THE TASK: Look below for the line with "della conferma del", then give it again exactly, along with every line that comes after it, the final line included.

══ MATERIAL FOR THIS EXERCISE ══

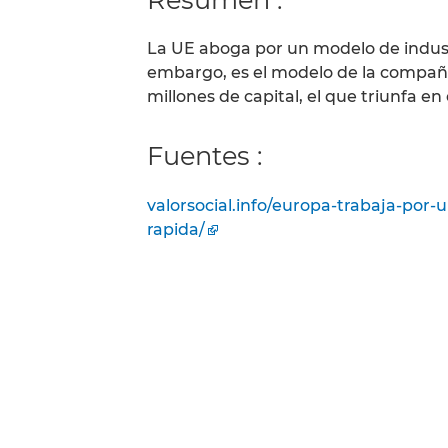
La UE aboga por un modelo de industri
embargo, es el modelo de la compañí
millones de capital, el que triunfa e
Fuentes :
valorsocial.info/europa-trabaja-por
rapida/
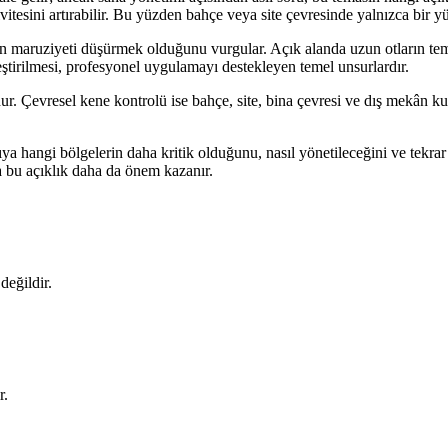
tivitesini artırabilir. Bu yüzden bahçe veya site çevresinde yalnızca bir 
 maruziyeti düşürmek olduğunu vurgular. Açık alanda uzun otların temiz
leştirilmesi, profesyonel uygulamayı destekleyen temel unsurlardır.
Çevresel kene kontrolü ise bahçe, site, bina çevresi ve dış mekân kull
a hangi bölgelerin daha kritik olduğunu, nasıl yönetileceğini ve tekrar r
da bu açıklık daha da önem kazanır.
değildir.
r.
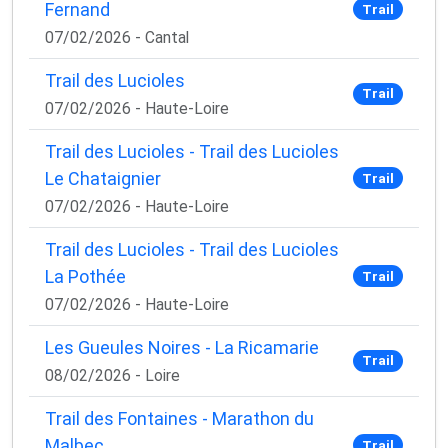
Fernand
Trail
07/02/2026 - Cantal
Trail des Lucioles
Trail
07/02/2026 - Haute-Loire
Trail des Lucioles - Trail des Lucioles
Le Chataignier
Trail
07/02/2026 - Haute-Loire
Trail des Lucioles - Trail des Lucioles
La Pothée
Trail
07/02/2026 - Haute-Loire
Les Gueules Noires - La Ricamarie
Trail
08/02/2026 - Loire
Trail des Fontaines - Marathon du
Malbec
Trail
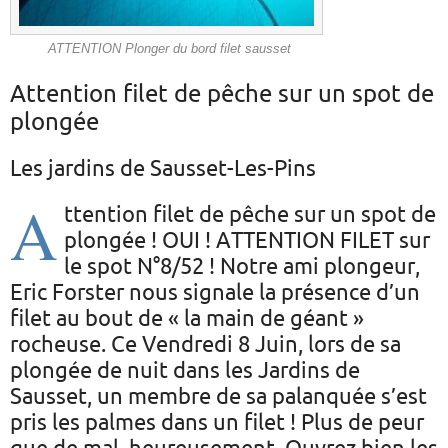
ATTENTION Plonger du bord filet sausset
Attention filet de pêche sur un spot de
plongée
Les jardins de Sausset-Les-Pins
A
ttention filet de pêche sur un spot de
plongée ! OUI ! ATTENTION FILET sur
le spot N°8/52 ! Notre ami plongeur,
Eric Forster nous signale la présence d’un
filet au bout de « la main de géant »
rocheuse. Ce Vendredi 8 Juin, lors de sa
plongée de nuit dans les Jardins de
Sausset, un membre de sa palanquée s’est
pris les palmes dans un filet ! Plus de peur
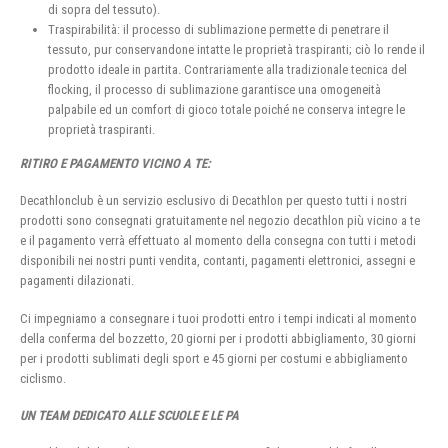
di sopra del tessuto).
Traspirabilità: il processo di sublimazione permette di penetrare il
tessuto, pur conservandone intatte le proprietà traspiranti; ciò lo rende il
prodotto ideale in partita. Contrariamente alla tradizionale tecnica del
flocking, il processo di sublimazione garantisce una omogeneità
palpabile ed un comfort di gioco totale poiché ne conserva integre le
proprietà traspiranti.
RITIRO E PAGAMENTO VICINO A TE:
Decathlonclub è un servizio esclusivo di Decathlon per questo tutti i nostri
prodotti sono consegnati gratuitamente nel negozio decathlon più vicino a te
e il pagamento verrà effettuato al momento della consegna con tutti i metodi
disponibili nei nostri punti vendita, contanti, pagamenti elettronici, assegni e
pagamenti dilazionati.
Ci impegniamo a consegnare i tuoi prodotti entro i tempi indicati al momento
della conferma del bozzetto, 20 giorni per i prodotti abbigliamento, 30 giorni
per i prodotti sublimati degli sport e 45 giorni per costumi e abbigliamento
ciclismo.
UN TEAM DEDICATO ALLE SCUOLE E LE PA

═══

FINAL ANSWER:
della conferma del bozzetto, 20 giorni per i prodotti abbigliamento, 30 giorni
per i prodotti sublimati degli sport e 45 giorni per costumi e abbigliamento
ciclismo.
UN TEAM DEDICATO ALLE SCUOLE E LE PA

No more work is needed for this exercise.